Die Fehler hätten sich vermeiden lassen
Der Fall Goncourt zeigt beispielhaft, wie wichtig die qualifizierte juristische Betreuung bei der Abfassung und Aufbewahrung des Testaments ist. Hätte Goncourt bereits im Jahr 1884 juristischen Beistand in Anspruch genommen und das Testament bei seinem Notar deponiert, wären die späteren Änderungen wohl in einer nicht angreifbaren Form entstanden, und die Kläger hätten im Hinblick auf die Formnichtigkeit keinen Ansatzpunkt zum Streit gehabt.

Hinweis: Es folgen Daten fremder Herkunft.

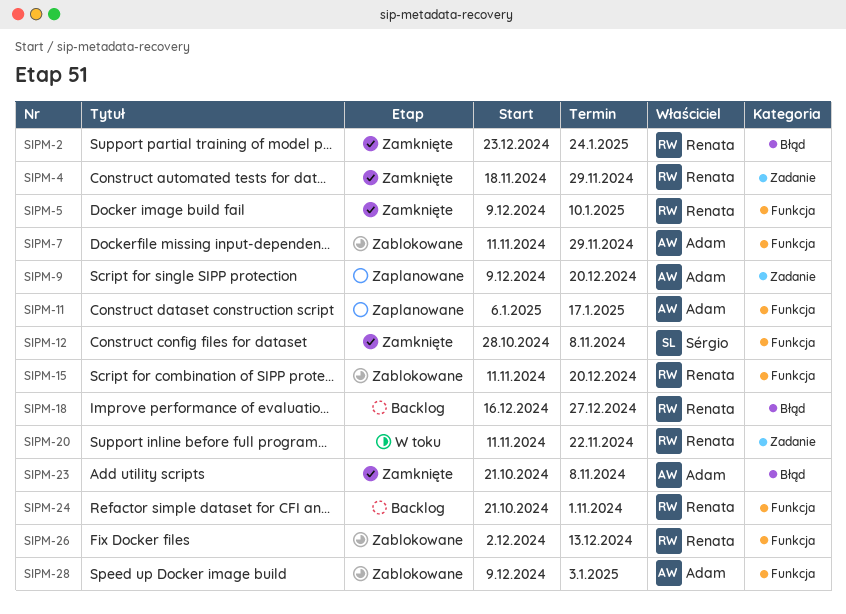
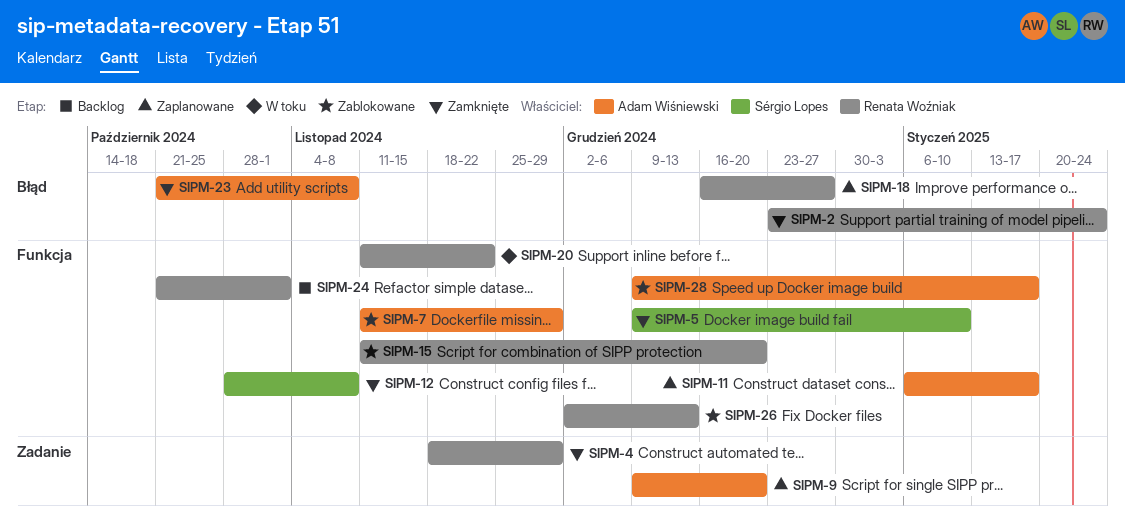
SIPM-5, owner: Renata Woźniak -> Sérgio Lopes
SIPM-18, status: Backlog -> Zaplanowane
SIPM-20, label: Zadanie -> Funkcja
SIPM-28, due: Jan 3 -> Jan 17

Zudem zeigt der Fall Goncourt - wie schon der im ersten Teil dieser Serie geschilderte Fall Städel -, dass eine erst von Todes wegen zu errichtende Stiftung erhebliche Rechtsunsicherheiten und mehrjährig offene Rechtsverhältnisse auslösen kann. Einmal mehr gilt daher die Empfehlung, die Stiftung schon vor dem Todesfall zu gründen und testamentarisch nur noch den Vermögensübergang vom Erblasser auf die Stiftung zu verfügen.
Der Fall Goncourt hat das Gesetz geändert
Ein Letztes lehrt der Fall Goncourt: den Einfluss der Gerichtspraxis auf die Gesetzgebung. Im Jahr 1884 bestand in Frankreich kein Anspruch auf Gründung einer Stiftung. Vielmehr stand ihre Anerkennung als juristische Person im Ermessen des Staates. Aus diesem Grunde sah sich Goncourt gezwungen, zunächst Daudet und Hennique als Erben einzusetzen und diese mit der Gründung der Académie zu beauftragen, um so sicherzustellen, dass bei Ablehnung des Gründungsantrages der Nachlass nicht an seine Cousins und Cousinen fallen würde.
Der französische Gesetzgeber hat diese Gesetzeslage vor dem Hintergrund des Rechtsstreits um den Nachlass von Goncourt im Jahr 1901 geändert. Heute könnte Goncourt die Académie schon zu Lebzeiten gründen und sie dann testamentarisch als Erbin bedenken. Der von ihm damals gewählten Konstruktion bedürfte es nicht mehr - eine heute durch Stiftung gegründete Académie könnte ihre Arbeit sofort aufnehmen, zum Wohle der Literaten und ihrer Leser.